What about our situation: a people homeless for two thousand years, vilified and hunted down almost to extinction more often than we'd care to think about, returning to our home turf and seemingly making a go of it, despite the hostility of an awful lot of people – including some of our own. Two questions: are we dealing with the hand of G-d or The Hand of G-d? Is it even possible to describe Israel's sixty-three year history without making reference to the many miracles that seemed to have occurred both on battlefields and in beleaguered towns, kibbutzim, and cities during times of war and terror? And what difference does it make (and to whom)?
Before we moved to Teaneck, we lived in Passaic – a much more fractured community. Every year on the evening of Yom Haatzmaut, the remnants of the 'Zionist' community would gather at 'The Adas' for a community celebration. It was a fairly lackluster event, but you had to show up – just so the 'faithful' knew you were still there . In the morning, if you wanted to participate in a minyan, you certainly had your pick. I often thought about putting together a chart describing what was going on in every shul: some pretended that nothing was going on – regular davening including tachanun (a part of the service which is omitted on festive occasions); others eliminated it. Of the latter group, some included Hallel (psalms of rejoicing said on the holidays); some didn't. Of the ones that did, some included it where it normally would be; some put it at the end. Some included the bracha that normally precedes it; some didn't. (In Teaneck, there is always a small, private minyan that follows the special service commonly used in Israel. Most synagogues followed it only in part; but nobody said tachanun.)
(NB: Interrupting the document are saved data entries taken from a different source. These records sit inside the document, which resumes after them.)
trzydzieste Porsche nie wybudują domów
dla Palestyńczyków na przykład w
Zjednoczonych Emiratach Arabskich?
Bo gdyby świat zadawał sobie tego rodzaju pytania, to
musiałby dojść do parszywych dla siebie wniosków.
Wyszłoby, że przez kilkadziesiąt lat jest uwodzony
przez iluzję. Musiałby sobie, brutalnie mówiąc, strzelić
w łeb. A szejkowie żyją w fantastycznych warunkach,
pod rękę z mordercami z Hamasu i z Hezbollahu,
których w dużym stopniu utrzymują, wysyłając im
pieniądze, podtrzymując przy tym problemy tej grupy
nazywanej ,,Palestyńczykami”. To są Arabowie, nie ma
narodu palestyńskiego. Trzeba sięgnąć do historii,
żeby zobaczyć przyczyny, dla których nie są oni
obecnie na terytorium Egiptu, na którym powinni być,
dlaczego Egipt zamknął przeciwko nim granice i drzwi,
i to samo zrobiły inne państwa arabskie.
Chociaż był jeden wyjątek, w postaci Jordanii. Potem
If there is no community celebration of Yom Haatzmaut nearby where you live in The Exile, then the question of whether you're going to head over to it or not doesn't come up. If you're not planning to go to shul that morning anyway, it's kind of unimportant what prayers they're going to include. But when rabbis and synagogues on the west bank of the Passaic River make a conscious decision to maintain the regular prayer service on Yom Haatzmaut, you have to assume they're making a statement about how they feel – or don't feel – about the day and the event (that and a reflexive reluctance to tamper with the set order of prayers). Here in The Land, even our secular brethren are living the miracles that go on every day. Everyone is too busy fussing with the fire in their little mangal to worry about somebody in The Exile raining on their barbecue.